Matt Hougan, the recently hired Vice President of Research & Development for Bitwise, has come from a different career to work full time on cryptocurrencies. He was the leader of an Exchange Traded Fund before becoming a cryptocurrency index-fund manager. Now he has opened up a bit about why he decided to move from stable and decades old traditional finance industry to relatively more volatile and new cryptocurrency markets. And the reason is truly mind-blowing: because he expects cryptocurrencies to grow up to $1 trillion in market cap.
Yes. Speaking recently to Bloomberg he said that while cryptocurrencies are still an early-stage technology that can be bumpy roads at times, he believes that they can pretty soon reach the $1 trillion market cap. How soon? Maybe by the end of this year, he said.
“The pathway to $1 trillion eventually is fairly certain. How we get there is going to be volatility and uncomfortable. I think we’ll get there pretty soon, though. I wouldn’t be surprised if we ended the year with a cumulated market cap of over $1 trillion. But I wouldn’t be surprised if there were a significant drawdown again before we got there.”
Elaborating further he told Bloomberg that it shouldn’t be surprising if crypto markets suffer a 50% drop before they reach the $1 trillion mark. And as we’ve seen in recent spikes and crashes of cryptocurrencies, volatility is the name of the game. He added:
“I think for investors the important thing to realize it’s an extremely volatile, high-risk asset. That’s why you have the high potential returns.”
There’re Huge Rewards, Because There Are Huge Risks
Moving further on the subject he laid out all the risks and rewards of cryptocurrencies. First of all he summarized the risks to which crypto investors are exposed, which include regulatory risks, risks of technological change, scaling related challenges and the risks of bad actors being active in these markets. Due to all these risks the chances of losing money in crypto markets are higher than those in any other market. However, with greater risks also come greater rewards. So Hougan then went on to explain the rewards part of cryptocurrencies:
“You will be compensated with high potential returns for taking those risks now.”

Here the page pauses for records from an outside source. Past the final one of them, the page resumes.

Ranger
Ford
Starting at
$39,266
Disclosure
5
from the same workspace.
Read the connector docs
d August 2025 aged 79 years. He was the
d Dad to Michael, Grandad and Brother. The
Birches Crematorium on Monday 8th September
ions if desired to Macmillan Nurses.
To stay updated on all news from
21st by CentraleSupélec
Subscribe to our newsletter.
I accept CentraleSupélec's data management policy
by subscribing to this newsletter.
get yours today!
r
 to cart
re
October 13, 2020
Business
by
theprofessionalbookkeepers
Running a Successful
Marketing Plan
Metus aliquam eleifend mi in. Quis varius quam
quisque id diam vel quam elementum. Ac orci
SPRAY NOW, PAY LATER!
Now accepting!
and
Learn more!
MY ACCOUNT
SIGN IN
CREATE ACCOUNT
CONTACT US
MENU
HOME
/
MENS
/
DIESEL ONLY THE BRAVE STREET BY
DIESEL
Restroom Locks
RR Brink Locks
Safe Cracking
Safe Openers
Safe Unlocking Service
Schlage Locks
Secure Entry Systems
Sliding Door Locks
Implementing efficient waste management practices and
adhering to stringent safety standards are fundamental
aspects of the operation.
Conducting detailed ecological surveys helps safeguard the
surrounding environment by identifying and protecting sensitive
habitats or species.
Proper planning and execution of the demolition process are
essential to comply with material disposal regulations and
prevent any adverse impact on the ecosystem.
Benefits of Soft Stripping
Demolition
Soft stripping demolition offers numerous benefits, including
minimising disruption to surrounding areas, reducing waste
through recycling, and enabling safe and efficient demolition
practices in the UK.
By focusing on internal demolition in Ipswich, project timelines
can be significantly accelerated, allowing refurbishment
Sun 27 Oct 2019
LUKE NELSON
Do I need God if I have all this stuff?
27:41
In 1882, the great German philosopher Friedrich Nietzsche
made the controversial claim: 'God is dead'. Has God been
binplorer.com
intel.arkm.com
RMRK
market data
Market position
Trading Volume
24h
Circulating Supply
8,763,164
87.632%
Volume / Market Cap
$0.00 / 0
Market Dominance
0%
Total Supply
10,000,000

He said this while pointing towards a 3-10 years window when cryptocurrencies will become a more established asset class. By that time people who’re now taking these risks in crypto markets will be rewarded with huge returns. He also predicted that by then the volatility in crypto markets will be similar to what we see in existing bond/stock markets.
Hougan’s opinions matter, because he has seen many financial markets evolve in front of his eyes. He had joined the ETF industry when it was at a nascent stage in comparison to where it is today. In his new role at Bitwise he’ll work on classification and analysis of cryptocurrencies. The decision of company to hire him also suggests that a Bitcoin ETF may be around the corner.